Performance and Range. BMS battery pack capacity management, where cell-to-cell balancing is employed to equalize the SOC of adjacent cells across the pack assembly, allows optimum battery capacity to be realized. Without this BMS feature to account for variations in self-discharge, charge/discharge cycling, temperature effects, and general aging, a battery pack could eventually render itself useless.
Diagnostics, Data Collection, and External Communication. Oversight tasks include continuous monitoring of all battery cells, where data logging can be used by itself for diagnostics, but is often purposed to the task for computation to estimate the SOC of all cells in the assembly. This information is leveraged for balancing algorithms, but collectively can be relayed to external devices and displays to indicate the resident energy available, estimate expected range or range/lifetime based on current usage, and provide the state of health of the battery pack.
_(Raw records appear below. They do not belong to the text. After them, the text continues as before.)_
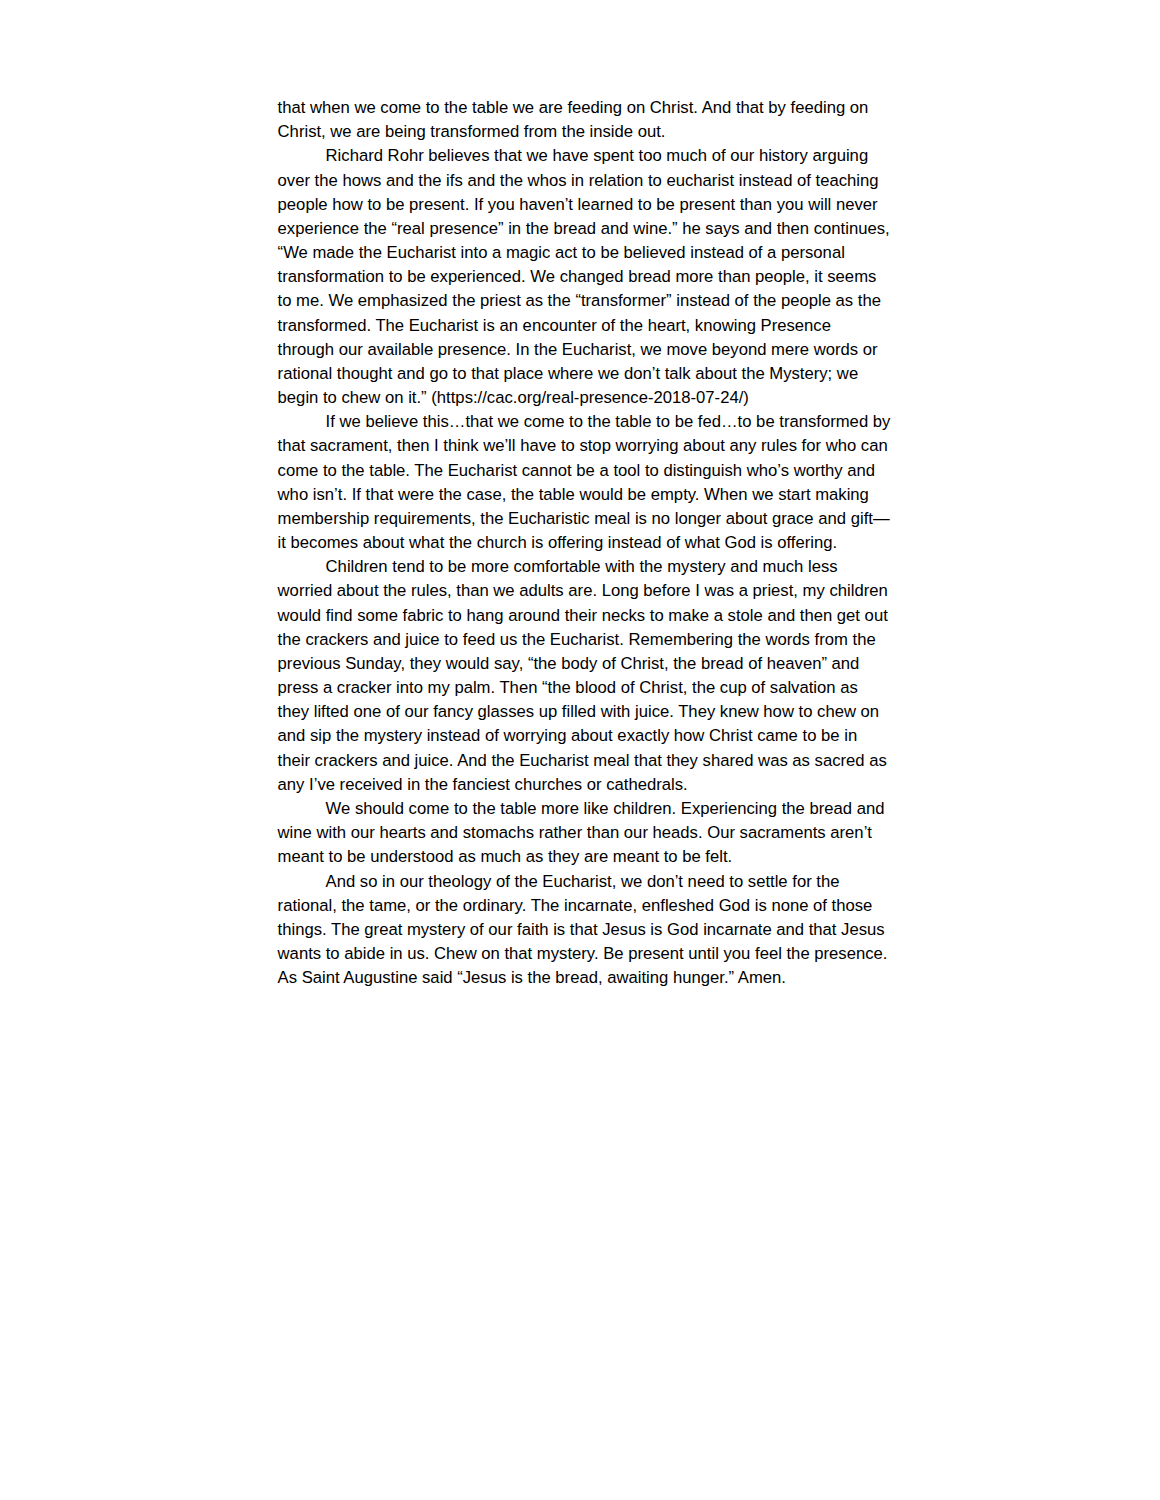that when we come to the table we are feeding on Christ. And that by feeding on Christ, we are being transformed from the inside out.
Richard Rohr believes that we have spent too much of our history arguing over the hows and the ifs and the whos in relation to eucharist instead of teaching people how to be present. If you haven’t learned to be present than you will never experience the “real presence” in the bread and wine.” he says and then continues, “We made the Eucharist into a magic act to be believed instead of a personal transformation to be experienced. We changed bread more than people, it seems to me. We emphasized the priest as the “transformer” instead of the people as the transformed. The Eucharist is an encounter of the heart, knowing Presence through our available presence. In the Eucharist, we move beyond mere words or rational thought and go to that place where we don’t talk about the Mystery; we begin to chew on it.” (https://cac.org/real-presence-2018-07-24/)
If we believe this…that we come to the table to be fed…to be transformed by that sacrament, then I think we’ll have to stop worrying about any rules for who can come to the table. The Eucharist cannot be a tool to distinguish who’s worthy and who isn’t. If that were the case, the table would be empty. When we start making membership requirements, the Eucharistic meal is no longer about grace and gift—it becomes about what the church is offering instead of what God is offering.
Children tend to be more comfortable with the mystery and much less worried about the rules, than we adults are. Long before I was a priest, my children would find some fabric to hang around their necks to make a stole and then get out the crackers and juice to feed us the Eucharist. Remembering the words from the previous Sunday, they would say, “the body of Christ, the bread of heaven” and press a cracker into my palm. Then “the blood of Christ, the cup of salvation as they lifted one of our fancy glasses up filled with juice. They knew how to chew on and sip the mystery instead of worrying about exactly how Christ came to be in their crackers and juice. And the Eucharist meal that they shared was as sacred as any I’ve received in the fanciest churches or cathedrals.
We should come to the table more like children. Experiencing the bread and wine with our hearts and stomachs rather than our heads. Our sacraments aren’t meant to be understood as much as they are meant to be felt.
And so in our theology of the Eucharist, we don’t need to settle for the rational, the tame, or the ordinary. The incarnate, enfleshed God is none of those things. The great mystery of our faith is that Jesus is God incarnate and that Jesus wants to abide in us. Chew on that mystery. Be present until you feel the presence. As Saint Augustine said “Jesus is the bread, awaiting hunger.” Amen.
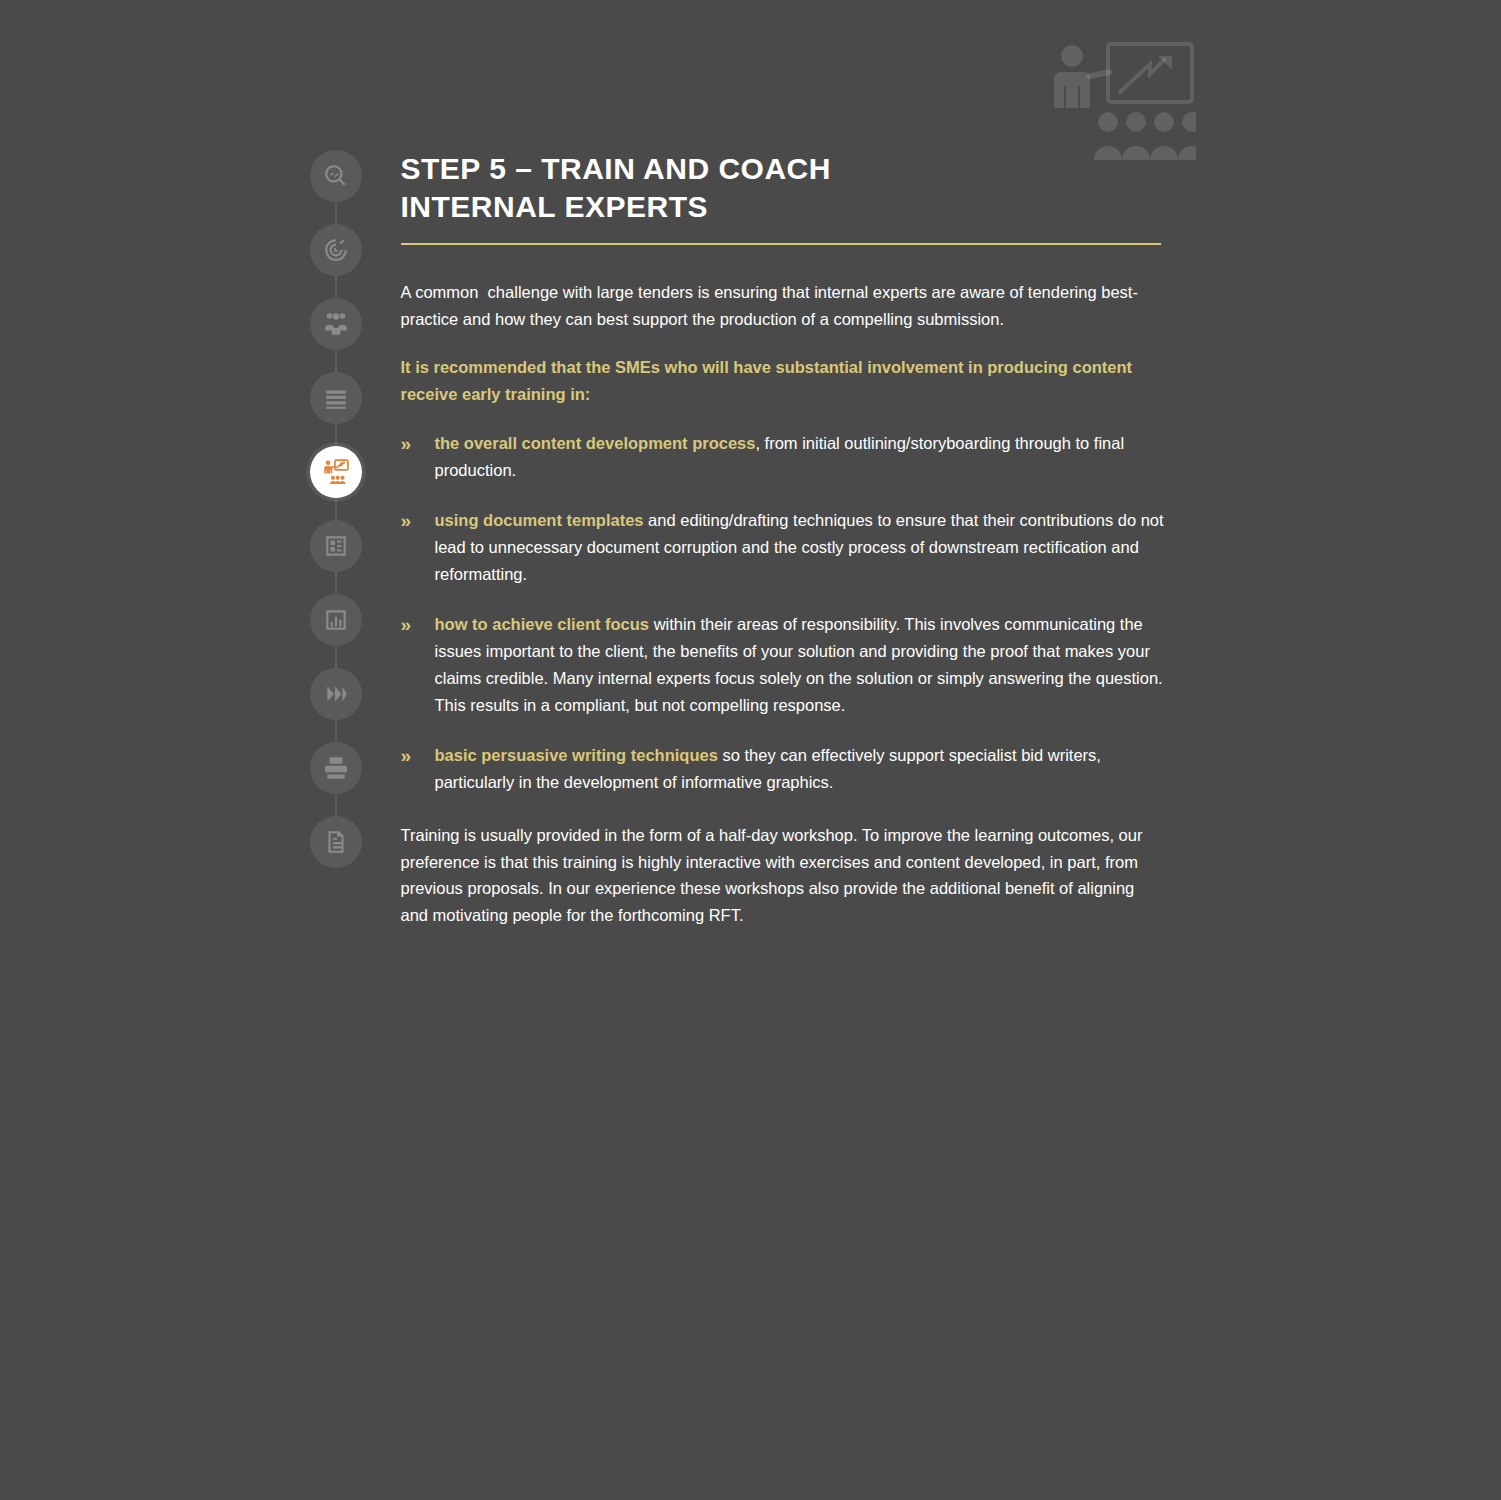Step 5 – Train and Coach
Internal Experts
A common challenge with large tenders is ensuring that internal experts are aware of tendering best-practice and how they can best support the production of a compelling submission.
It is recommended that the SMEs who will have substantial involvement in producing content receive early training in:
the overall content development process, from initial outlining/storyboarding through to final production.
using document templates and editing/drafting techniques to ensure that their contributions do not lead to unnecessary document corruption and the costly process of downstream rectification and reformatting.
how to achieve client focus within their areas of responsibility. This involves communicating the issues important to the client, the benefits of your solution and providing the proof that makes your claims credible. Many internal experts focus solely on the solution or simply answering the question. This results in a compliant, but not compelling response.
basic persuasive writing techniques so they can effectively support specialist bid writers, particularly in the development of informative graphics.
Training is usually provided in the form of a half-day workshop. To improve the learning outcomes, our preference is that this training is highly interactive with exercises and content developed, in part, from previous proposals. In our experience these workshops also provide the additional benefit of aligning and motivating people for the forthcoming RFT.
Cost and Warranty Reduction. The introduction of a BMS into a BESS adds costs, and battery packs are expensive and potentially hazardous. The more complicated the system, the higher the safety requirements, resulting in the need for more BMS oversight presence. But the protection and preventive maintenance of a BMS regarding functional safety, lifespan and reliability, performance and range, diagnostics, etc. guarantees that it will drive down overall costs, including those related to the warranty.
Frequently Asked Questions
Do lithium batteries need a BMS?
Why are BMS for lithium battery so important? These batteries are very powerful, but their reactions to misuse can be dangerous. Therefore, it is necessary to monitor each electrochemical cell to prevent such cases of unauthorized use.
What are the different types of battery management systems?
There are two main types of BMSs. The first is a centralized BMS, which uses one control unit to manage all of the battery cells in the system. The second type of BMS is a distributed BMS, which uses multiple control units to manage the battery cells in the system.
Do all LiFePO4 batteries have BMS?
BMS, Battery Management System, is a mandatory component for LiFePO4 batteries.
What is the maximum voltage for LiFePO4 BMS?
In the case of LiFePO4 chemistry, the absolute maximum is 4.2V per cell, though it is recommended that you charge to 3.5-3.6V per cell, there is less than 1% extra capacity between 3.5V and 4.2V. Over charging causes heating within a cell and prolonged or extreme overcharging has the potential to cause a fire.